What Daunizeau and Devaine found might have us all rethinking who we surround ourselves with. Participants exhibited what is known as a “social influence” bias where the more they witnessed the attitudes of others, the more their own attitudes aligned with them – meaning that they chose the same responses as those they had been shown. Moreover, participants were also found to be bound to a “false-consensus” bias, where they believed, without evidence, that the attitudes of others resembled their own, which served to further confirm the social influence bias. And even more telling, the participants seemed to be mostly unaware of these biases (Devaine & Daunizeau, 2017).
The mathematical simulations devised by Daunizeau and Devaine also demonstrated that both biases are hallmarks of a unique mechanism that is ideally suited to learning both about and from others’ covert attitudes – which challenges the conventional view that attitude alignment is an automatism that is triggered by the need to experience feelings of social conformity (Devaine & Daunizeau, 2017).

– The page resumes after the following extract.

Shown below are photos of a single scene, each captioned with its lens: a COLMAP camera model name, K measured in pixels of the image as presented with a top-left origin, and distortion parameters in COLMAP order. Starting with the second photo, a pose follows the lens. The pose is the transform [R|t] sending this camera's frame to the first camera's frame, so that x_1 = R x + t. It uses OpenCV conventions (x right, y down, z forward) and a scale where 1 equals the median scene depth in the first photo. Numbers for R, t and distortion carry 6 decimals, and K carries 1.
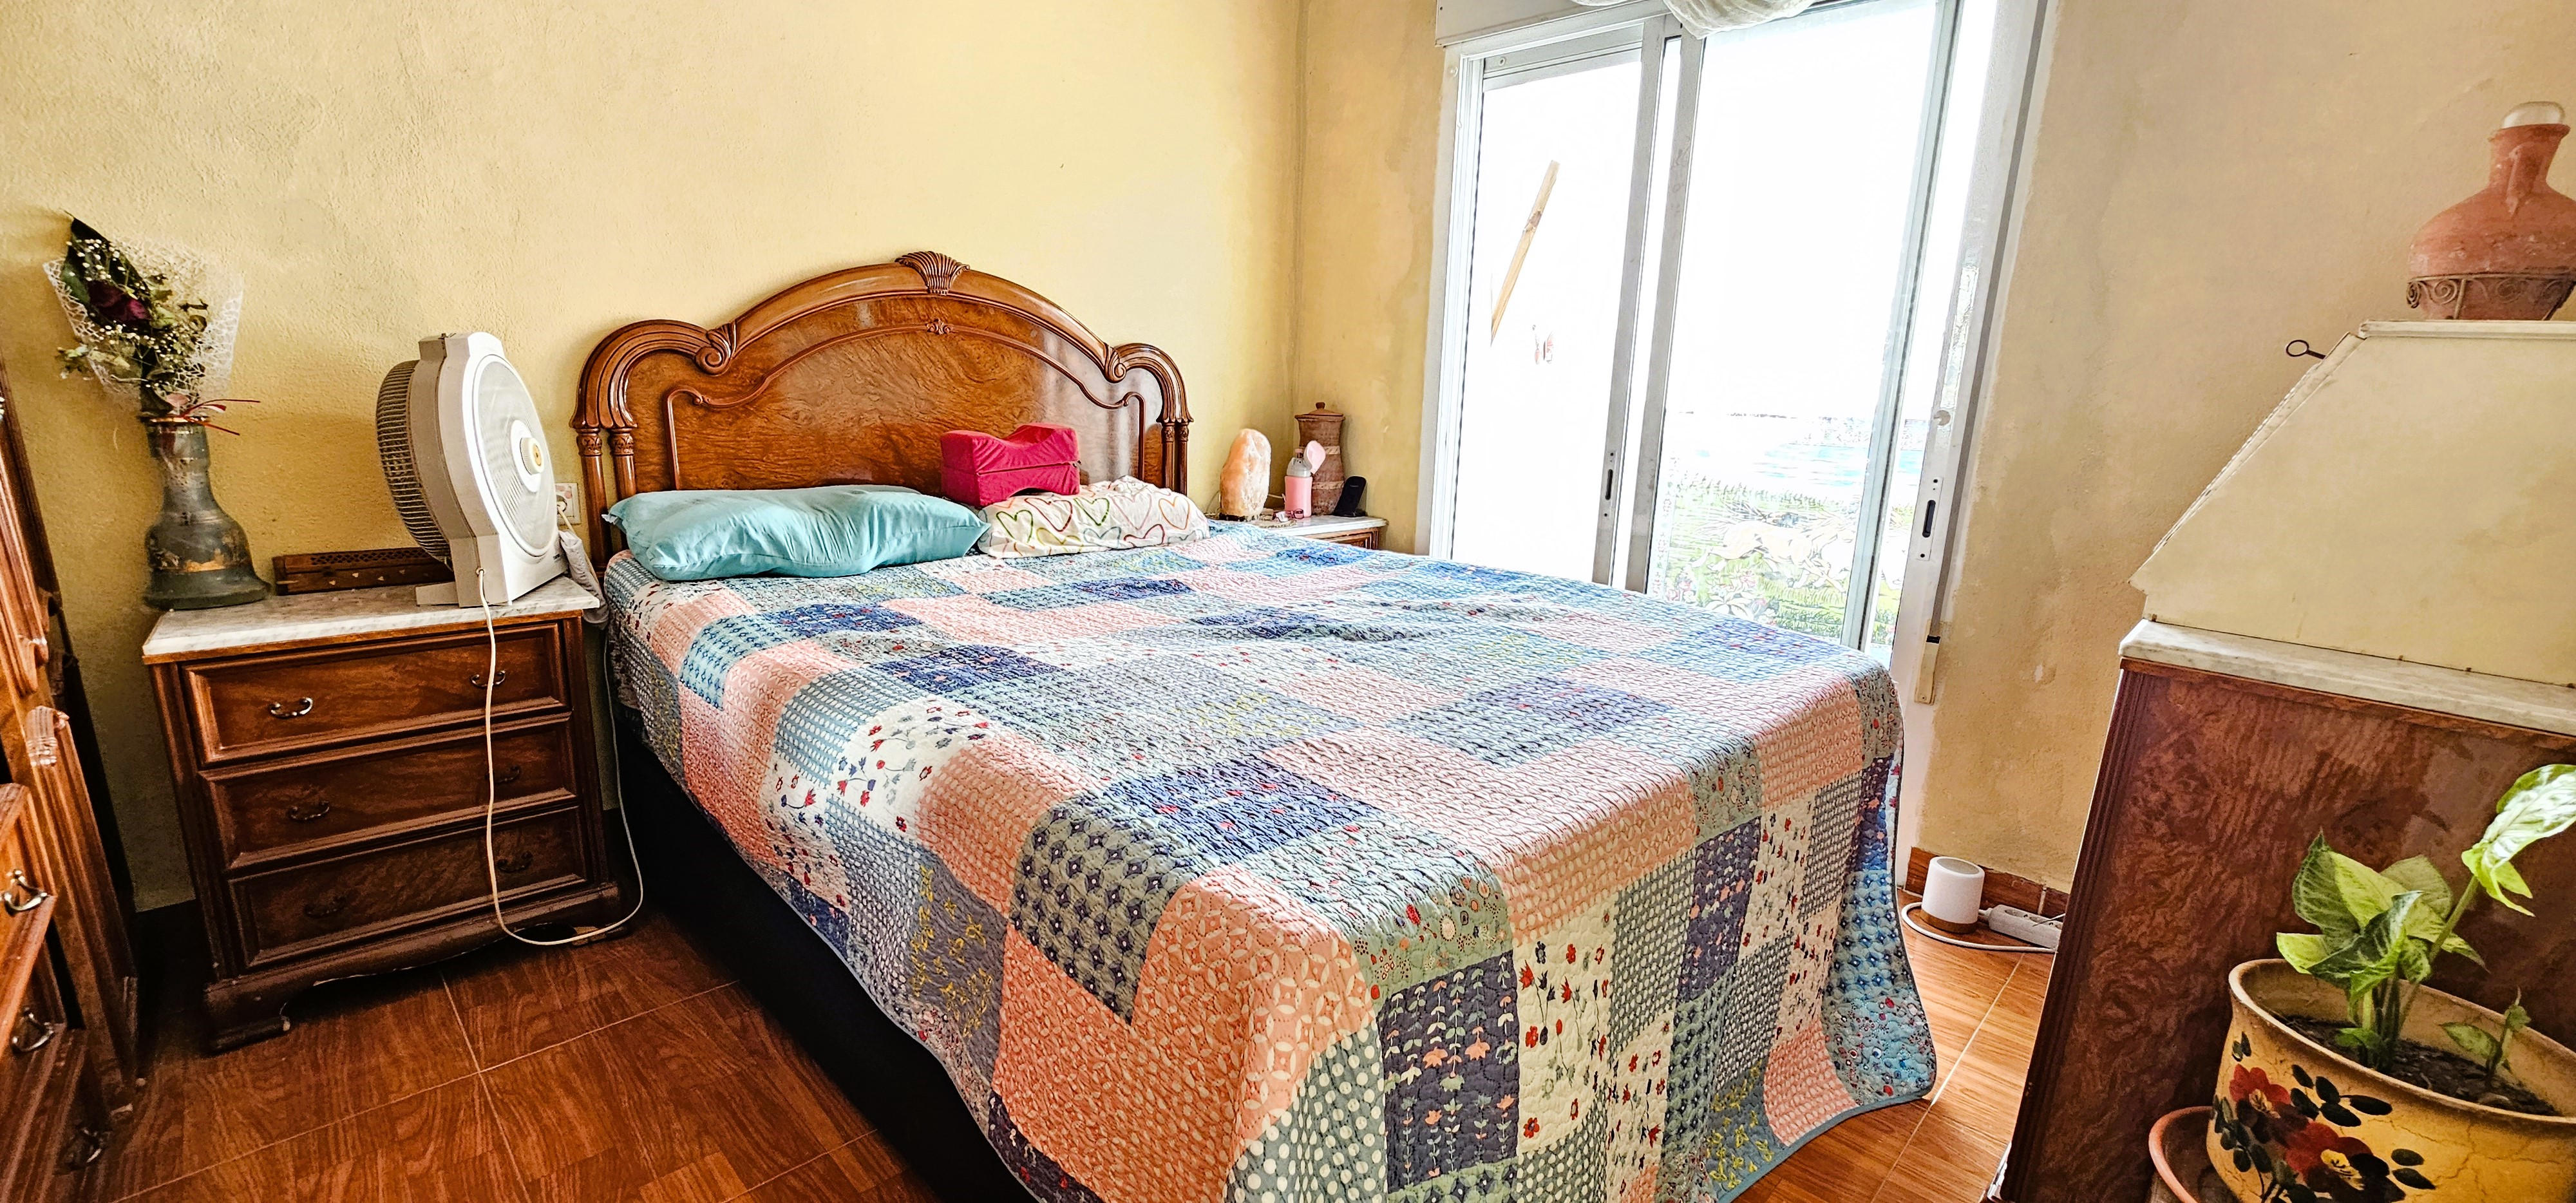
lens RADIAL K [[1060.9, 0, 1284.8], [0, 1060.9, 609.2], [0, 0, 1]] dist [-0.001440, -0.000200]
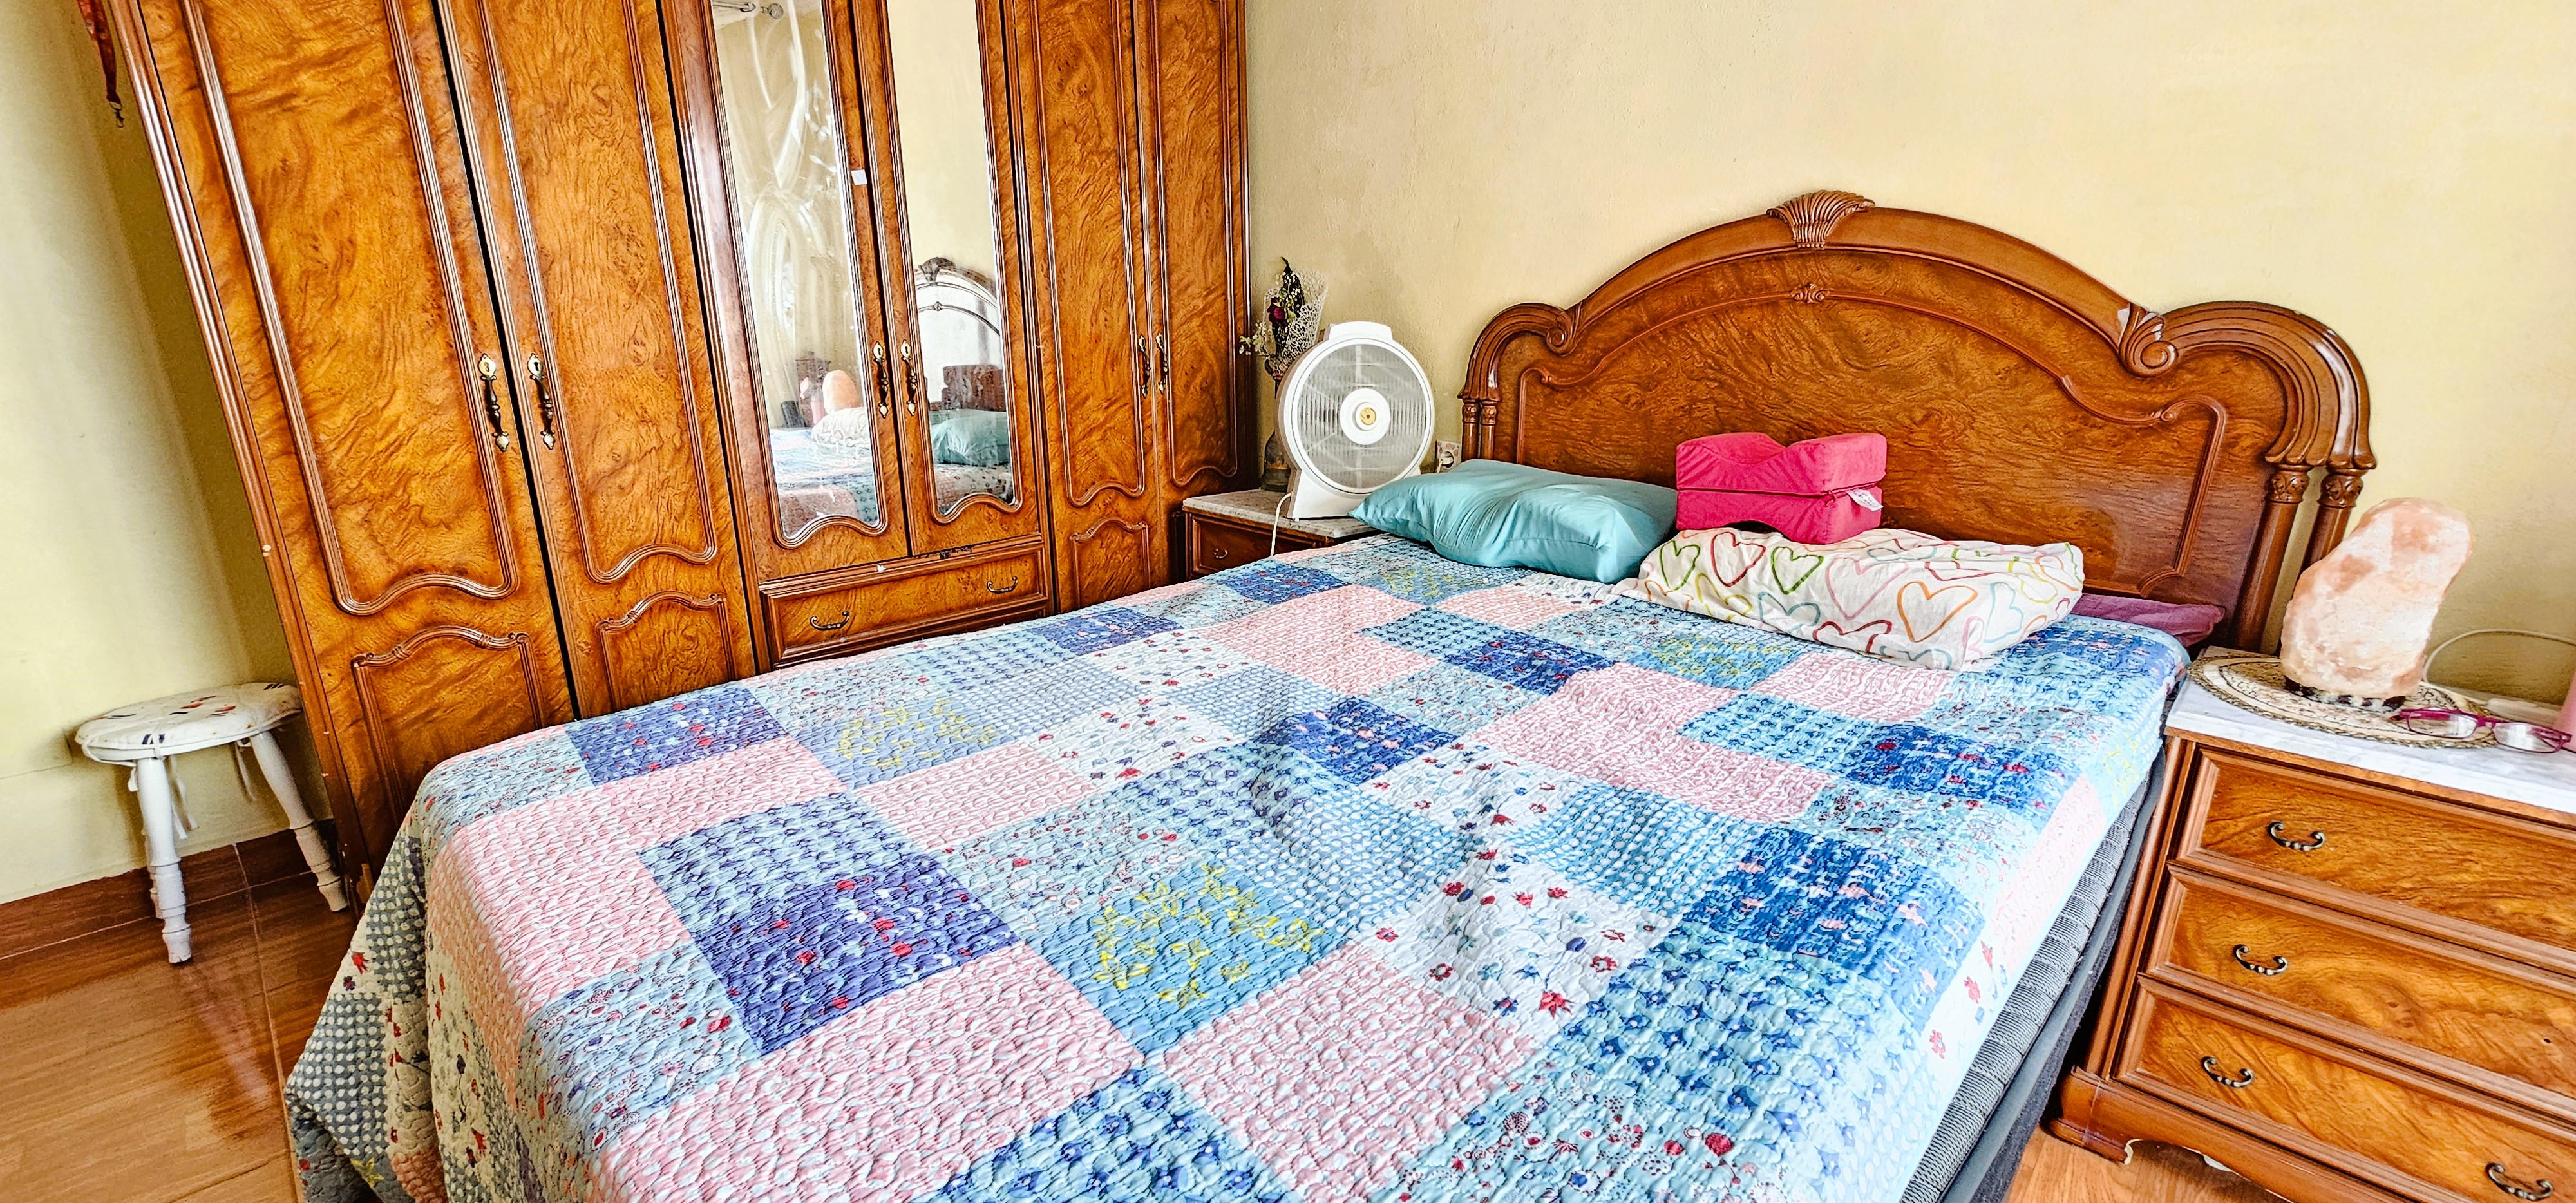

Perhaps even more important is that our attitudes – especially those toward effortful action, laziness, risk, and delay – are not so entrenched and in fact, are highly influenced by those around us, such that, before long, we begin to resemble who we hang around with.
How productive we are, and why we might not be more productive, has a lot to do with not just our innate hardwiring, but also the choices we make in who we choose to spend our time with.